Main Results — BERT/RoBERTa (Table 1 Summary)

Strategy Reuters(F1) 20News(Acc) SST2(Acc) PAN19-P1(Acc) PAN19-P5(Acc)
Standard Fine-tuning 90.61 84.63 93.38 58.24 66.10
Fixed Masking (15%) 90.81 84.98 93.94 47.50 65.76
Poesina (CL++) 90.72 82.30 94.00 44.76 68.66
Ankner (Decay) 90.99 85.39 93.83 46.03 65.55
Cyclic Decay 90.96 84.88 94.10 51.94 69.28
TIACBM 91.20 85.65 94.61 60.60 69.94

Consistent improvements are also observed on RoBERTa, with all results passing Cochran's Q test (p < 0.001).

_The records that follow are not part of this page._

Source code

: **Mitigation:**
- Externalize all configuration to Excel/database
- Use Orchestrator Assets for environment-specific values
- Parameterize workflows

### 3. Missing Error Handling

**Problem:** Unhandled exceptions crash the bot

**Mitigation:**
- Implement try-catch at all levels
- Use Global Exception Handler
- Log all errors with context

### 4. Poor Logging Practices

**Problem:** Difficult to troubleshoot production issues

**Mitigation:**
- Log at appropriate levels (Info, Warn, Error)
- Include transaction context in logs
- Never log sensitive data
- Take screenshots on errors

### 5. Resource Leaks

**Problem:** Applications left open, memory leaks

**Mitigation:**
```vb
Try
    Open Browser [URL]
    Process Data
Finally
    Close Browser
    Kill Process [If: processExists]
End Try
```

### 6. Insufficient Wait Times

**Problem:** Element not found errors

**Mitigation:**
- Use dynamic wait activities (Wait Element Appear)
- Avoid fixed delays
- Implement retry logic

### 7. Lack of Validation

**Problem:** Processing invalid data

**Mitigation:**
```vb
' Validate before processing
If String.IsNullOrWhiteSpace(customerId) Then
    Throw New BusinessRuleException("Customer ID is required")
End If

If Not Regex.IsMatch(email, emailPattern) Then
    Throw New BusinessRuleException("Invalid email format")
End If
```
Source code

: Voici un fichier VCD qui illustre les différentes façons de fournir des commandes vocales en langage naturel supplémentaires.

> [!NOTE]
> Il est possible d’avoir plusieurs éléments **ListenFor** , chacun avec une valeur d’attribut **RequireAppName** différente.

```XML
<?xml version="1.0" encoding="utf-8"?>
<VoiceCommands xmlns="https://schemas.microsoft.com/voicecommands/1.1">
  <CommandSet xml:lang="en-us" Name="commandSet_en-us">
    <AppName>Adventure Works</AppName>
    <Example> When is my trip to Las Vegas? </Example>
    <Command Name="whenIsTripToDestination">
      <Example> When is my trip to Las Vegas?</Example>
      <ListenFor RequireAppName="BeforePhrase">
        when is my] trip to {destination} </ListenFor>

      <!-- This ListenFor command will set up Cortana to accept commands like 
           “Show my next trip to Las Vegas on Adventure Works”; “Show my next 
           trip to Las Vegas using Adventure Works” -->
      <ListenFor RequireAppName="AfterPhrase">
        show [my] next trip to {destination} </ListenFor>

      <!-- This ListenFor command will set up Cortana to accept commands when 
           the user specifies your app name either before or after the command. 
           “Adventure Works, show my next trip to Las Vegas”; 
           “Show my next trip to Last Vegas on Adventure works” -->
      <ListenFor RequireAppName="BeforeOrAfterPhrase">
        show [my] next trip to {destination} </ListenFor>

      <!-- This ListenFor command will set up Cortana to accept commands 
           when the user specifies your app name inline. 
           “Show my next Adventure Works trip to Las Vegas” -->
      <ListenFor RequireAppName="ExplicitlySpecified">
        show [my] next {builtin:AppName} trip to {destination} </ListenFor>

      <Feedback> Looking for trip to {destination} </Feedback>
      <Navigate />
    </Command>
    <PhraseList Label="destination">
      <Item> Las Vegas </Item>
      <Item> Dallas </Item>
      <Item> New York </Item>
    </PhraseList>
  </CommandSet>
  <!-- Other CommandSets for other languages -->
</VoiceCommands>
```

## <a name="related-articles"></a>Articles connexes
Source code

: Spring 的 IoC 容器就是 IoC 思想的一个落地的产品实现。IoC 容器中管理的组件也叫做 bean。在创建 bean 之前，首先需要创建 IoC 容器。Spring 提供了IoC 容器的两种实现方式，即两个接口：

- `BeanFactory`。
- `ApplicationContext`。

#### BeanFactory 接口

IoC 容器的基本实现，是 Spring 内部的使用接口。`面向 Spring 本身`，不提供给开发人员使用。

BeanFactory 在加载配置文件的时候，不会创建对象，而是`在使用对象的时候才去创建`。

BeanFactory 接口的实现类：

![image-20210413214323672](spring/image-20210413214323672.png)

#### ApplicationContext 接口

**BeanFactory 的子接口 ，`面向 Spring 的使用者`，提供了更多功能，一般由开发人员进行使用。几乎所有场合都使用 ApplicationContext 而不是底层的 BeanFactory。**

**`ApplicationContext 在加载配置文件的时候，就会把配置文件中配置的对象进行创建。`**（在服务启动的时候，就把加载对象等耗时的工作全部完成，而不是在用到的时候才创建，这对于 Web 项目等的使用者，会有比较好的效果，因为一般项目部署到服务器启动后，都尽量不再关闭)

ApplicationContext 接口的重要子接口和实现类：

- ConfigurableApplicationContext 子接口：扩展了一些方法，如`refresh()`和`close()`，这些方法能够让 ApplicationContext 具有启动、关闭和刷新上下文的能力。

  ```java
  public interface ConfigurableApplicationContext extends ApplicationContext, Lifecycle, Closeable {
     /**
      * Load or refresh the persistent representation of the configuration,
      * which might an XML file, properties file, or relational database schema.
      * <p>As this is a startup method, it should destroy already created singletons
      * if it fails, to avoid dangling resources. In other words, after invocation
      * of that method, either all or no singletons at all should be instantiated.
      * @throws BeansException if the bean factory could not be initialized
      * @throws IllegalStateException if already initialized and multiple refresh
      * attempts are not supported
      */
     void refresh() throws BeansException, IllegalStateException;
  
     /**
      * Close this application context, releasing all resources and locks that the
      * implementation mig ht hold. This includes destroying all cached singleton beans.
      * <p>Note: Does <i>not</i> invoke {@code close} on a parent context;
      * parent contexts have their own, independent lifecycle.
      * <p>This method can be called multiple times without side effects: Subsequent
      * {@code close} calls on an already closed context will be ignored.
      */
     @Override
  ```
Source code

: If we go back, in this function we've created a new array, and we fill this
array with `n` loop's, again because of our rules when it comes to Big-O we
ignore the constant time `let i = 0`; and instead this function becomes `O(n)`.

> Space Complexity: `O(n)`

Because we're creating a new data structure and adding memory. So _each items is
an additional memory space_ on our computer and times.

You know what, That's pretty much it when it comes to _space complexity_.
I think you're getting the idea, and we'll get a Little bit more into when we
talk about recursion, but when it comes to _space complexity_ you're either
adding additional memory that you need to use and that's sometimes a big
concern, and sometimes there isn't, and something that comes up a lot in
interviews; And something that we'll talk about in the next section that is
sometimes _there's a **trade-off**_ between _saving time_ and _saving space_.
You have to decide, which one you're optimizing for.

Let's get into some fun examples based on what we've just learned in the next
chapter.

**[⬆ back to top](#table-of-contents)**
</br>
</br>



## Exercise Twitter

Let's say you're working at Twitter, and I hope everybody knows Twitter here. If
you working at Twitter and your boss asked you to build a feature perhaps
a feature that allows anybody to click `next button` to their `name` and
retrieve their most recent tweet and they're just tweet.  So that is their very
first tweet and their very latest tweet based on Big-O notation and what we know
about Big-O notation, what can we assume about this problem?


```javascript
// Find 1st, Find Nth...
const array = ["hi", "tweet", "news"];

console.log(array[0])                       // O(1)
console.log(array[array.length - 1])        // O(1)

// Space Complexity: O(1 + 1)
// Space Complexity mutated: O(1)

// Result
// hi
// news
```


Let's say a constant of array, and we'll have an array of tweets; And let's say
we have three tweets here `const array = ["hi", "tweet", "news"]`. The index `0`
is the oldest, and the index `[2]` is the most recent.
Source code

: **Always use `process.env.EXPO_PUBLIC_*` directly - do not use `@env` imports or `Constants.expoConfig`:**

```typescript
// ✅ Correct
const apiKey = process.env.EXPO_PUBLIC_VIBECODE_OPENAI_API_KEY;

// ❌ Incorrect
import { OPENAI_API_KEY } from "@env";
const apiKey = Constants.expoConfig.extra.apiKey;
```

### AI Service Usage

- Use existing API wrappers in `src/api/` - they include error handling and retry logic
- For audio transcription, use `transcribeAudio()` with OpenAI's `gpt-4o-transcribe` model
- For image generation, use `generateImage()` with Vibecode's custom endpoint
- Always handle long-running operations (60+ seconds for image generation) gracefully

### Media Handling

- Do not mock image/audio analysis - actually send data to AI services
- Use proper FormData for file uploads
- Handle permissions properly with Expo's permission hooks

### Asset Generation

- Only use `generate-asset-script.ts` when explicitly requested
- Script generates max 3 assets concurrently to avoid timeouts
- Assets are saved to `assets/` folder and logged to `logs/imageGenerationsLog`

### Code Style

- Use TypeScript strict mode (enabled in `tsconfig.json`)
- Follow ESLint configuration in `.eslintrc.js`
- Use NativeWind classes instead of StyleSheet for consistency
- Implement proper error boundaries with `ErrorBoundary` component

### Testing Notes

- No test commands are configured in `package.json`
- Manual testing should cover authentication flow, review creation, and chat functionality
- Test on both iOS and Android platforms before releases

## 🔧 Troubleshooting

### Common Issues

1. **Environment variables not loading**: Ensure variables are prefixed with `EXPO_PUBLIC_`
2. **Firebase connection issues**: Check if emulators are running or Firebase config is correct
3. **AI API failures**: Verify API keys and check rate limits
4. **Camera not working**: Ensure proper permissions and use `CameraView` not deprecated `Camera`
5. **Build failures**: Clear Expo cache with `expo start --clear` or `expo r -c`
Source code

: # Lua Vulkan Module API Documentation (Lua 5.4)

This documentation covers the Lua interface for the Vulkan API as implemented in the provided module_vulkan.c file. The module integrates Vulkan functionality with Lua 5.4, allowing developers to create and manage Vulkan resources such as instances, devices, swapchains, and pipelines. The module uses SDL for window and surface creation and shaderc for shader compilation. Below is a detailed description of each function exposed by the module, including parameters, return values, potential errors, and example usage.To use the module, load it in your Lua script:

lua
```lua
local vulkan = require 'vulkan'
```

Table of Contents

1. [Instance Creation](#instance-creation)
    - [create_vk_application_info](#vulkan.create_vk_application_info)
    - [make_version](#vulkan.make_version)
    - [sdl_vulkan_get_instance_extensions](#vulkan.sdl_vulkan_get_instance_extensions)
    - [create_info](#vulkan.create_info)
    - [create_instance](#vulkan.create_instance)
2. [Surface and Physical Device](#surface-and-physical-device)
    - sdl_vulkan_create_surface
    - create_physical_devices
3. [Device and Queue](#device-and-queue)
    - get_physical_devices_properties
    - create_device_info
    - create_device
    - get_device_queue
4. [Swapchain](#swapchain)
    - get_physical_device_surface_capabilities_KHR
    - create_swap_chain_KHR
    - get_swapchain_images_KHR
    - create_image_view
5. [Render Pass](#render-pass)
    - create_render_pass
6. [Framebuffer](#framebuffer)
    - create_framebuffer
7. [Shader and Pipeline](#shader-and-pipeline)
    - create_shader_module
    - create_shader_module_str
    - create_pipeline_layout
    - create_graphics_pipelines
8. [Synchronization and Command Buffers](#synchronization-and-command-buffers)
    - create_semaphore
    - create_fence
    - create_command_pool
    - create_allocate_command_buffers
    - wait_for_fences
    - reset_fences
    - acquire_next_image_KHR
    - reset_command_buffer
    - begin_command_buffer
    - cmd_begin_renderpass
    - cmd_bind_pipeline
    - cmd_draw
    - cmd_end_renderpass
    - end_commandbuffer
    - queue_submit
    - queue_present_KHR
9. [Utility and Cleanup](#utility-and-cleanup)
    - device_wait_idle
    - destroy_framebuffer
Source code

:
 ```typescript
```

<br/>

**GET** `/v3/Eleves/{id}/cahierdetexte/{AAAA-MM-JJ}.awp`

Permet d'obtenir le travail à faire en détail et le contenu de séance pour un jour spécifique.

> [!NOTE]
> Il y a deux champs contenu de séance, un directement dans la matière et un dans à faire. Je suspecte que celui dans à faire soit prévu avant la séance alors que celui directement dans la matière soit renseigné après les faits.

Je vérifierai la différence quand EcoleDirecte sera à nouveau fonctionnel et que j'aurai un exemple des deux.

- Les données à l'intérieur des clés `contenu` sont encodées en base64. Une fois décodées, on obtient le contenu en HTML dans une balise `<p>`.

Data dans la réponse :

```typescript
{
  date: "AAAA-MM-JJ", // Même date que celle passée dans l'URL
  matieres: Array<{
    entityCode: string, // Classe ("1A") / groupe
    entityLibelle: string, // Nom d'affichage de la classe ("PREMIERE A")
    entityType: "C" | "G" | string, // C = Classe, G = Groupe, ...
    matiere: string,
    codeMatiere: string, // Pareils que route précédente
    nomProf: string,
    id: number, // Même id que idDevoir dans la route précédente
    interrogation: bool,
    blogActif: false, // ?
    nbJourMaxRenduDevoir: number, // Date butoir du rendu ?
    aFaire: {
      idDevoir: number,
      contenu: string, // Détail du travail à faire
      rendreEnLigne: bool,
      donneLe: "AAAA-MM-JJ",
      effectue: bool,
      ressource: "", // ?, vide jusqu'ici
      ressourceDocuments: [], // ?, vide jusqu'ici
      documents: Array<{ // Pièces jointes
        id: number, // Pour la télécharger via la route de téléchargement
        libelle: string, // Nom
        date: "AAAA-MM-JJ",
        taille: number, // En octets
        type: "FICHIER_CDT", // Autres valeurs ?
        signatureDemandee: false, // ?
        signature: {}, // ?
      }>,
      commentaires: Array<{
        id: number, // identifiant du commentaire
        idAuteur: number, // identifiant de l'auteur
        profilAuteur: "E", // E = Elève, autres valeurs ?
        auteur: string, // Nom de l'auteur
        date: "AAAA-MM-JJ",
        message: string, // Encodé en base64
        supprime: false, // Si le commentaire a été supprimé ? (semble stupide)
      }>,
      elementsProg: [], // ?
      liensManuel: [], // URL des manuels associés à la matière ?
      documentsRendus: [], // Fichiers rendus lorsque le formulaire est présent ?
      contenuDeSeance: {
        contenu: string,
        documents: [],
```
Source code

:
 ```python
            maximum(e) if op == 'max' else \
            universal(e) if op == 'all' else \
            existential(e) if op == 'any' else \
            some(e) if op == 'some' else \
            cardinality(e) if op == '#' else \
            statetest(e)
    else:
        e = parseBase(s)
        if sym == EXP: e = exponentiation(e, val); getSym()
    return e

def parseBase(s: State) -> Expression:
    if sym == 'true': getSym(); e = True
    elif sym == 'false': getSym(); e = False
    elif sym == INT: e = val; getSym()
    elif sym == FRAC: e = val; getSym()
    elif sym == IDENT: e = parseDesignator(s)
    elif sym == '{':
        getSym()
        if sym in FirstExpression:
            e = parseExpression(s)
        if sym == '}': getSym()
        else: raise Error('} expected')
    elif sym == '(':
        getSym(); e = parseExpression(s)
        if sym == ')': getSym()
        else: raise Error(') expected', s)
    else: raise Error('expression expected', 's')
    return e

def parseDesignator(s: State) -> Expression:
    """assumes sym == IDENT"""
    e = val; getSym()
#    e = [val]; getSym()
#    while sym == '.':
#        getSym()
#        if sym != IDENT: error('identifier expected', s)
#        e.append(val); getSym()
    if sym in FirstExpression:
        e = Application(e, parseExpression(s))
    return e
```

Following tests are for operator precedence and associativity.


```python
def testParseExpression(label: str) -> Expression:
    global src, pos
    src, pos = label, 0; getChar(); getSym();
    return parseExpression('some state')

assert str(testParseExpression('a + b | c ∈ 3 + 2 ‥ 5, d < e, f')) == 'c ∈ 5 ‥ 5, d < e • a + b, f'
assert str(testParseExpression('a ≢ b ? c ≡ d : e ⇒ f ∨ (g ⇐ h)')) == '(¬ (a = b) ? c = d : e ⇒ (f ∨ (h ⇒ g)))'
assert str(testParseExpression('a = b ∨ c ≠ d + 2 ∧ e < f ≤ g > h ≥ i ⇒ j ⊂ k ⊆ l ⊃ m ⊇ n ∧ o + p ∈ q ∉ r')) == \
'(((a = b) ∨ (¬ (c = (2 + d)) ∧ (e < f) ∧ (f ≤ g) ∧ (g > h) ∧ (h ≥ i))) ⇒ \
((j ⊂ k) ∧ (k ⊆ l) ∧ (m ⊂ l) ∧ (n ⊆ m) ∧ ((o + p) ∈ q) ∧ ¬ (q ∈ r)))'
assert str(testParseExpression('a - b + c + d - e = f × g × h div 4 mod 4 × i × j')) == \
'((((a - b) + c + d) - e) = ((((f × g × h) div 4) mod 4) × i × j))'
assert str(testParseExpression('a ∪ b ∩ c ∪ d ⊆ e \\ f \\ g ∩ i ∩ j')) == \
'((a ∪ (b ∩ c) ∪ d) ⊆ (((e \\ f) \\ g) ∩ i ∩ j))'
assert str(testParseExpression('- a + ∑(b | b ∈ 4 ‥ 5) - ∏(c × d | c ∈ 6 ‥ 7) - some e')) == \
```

GPT-2 Experiments (Table 2)

Strategy SST2(Acc) PAN19-P1(Acc) PAN19-P5(Acc)
Standard Fine-tuning 92.35 67.96 38.16
TIACBM 92.96 73.44 42.90

This demonstrates that TIACBM is not limited to masked language models and is also effective for autoregressive models such as GPT-2.

Key Findings

  1. TIACBM achieves the best performance across all tasks and models, and the improvements are statistically significant.
  2. The improvement is most significant on the PAN19 authorship attribution task (from 58.24% to 60.60% on BERT), because masking functional words directly targets author style features.
  3. Cyclic decay outperforms simple decay: Compared to Ankner's non-cyclic decay, the cyclic version (without task information) already shows improvement on PAN19.
  4. Task information is the core contribution: In comparing cyclic decay (without task information) and TIACBM (with task information), the latter performs better across all tasks.
  5. MLM is beneficial not only for pre-training but also for fine-tuning—this is an important empirical finding.

Highlights & Insights

  1. Simplistic yet Effective: The method is straightforward to implement, requiring no additional models or data, only a task-specific token importance function.
  2. Clear Theoretical Intuition: Masking discriminative features -> Preventing feature co-adaptation -> Similar to targeted data augmentation/regularization.
  3. Broad Applicability: Effective on both masked LMs (BERT/RoBERTa) and autoregressive LMs (GPT-2).
  4. Novel Curriculum Learning Perspective: This work is the first to explicitly link masking rate scheduling with anti-curriculum learning and validate it during the fine-tuning phase.

Limitations & Future Work

  • There is no universal optimal masking rate schedule; \(K\) and decay schemas require user tuning.
  • Designing task-specific token importance functions can be non-intuitive for certain tasks (e.g., regression tasks, multi-label tasks).
  • Experiments were only conducted on 3 types of tasks, without covering more task categories such as NER, QA, or summarization.
  • The interaction effects with other regularization techniques (e.g., Dropout, R-Drop) have not been explored.
  • Ankner et al. (2024) and Yang et al. (2023) found that decaying masking rates are beneficial for pre-training; this work extends it to fine-tuning and incorporates task information.
  • Cart-Stra-CL++ by Poesina et al. (2024) utilizes data maps for easy-to-hard curriculum learning, but requires double the training time.
  • Jarca et al. (2024) found in the vision domain that easy-to-hard curricula are better for masked modeling, whereas the conclusion is opposite in the text domain (where hard-to-easy is superior).

Rating

  • Novelty: ⭐⭐⭐⭐ — The combination of task-informed masking and cyclic anti-curriculum is an original contribution.
  • Experimental Thoroughness: ⭐⭐⭐⭐ — A systematic comparison of 3 models x 4 datasets x 5 baselines with rigorous statistical testing.
  • Writing Quality: ⭐⭐⭐⭐ — Methodology is clearly described and algorithm pseudocode is well-structured.
  • Value: ⭐⭐⭐ — The performance gain is modest (~1%), but the method is simple and easy to integrate into existing fine-tuning pipelines.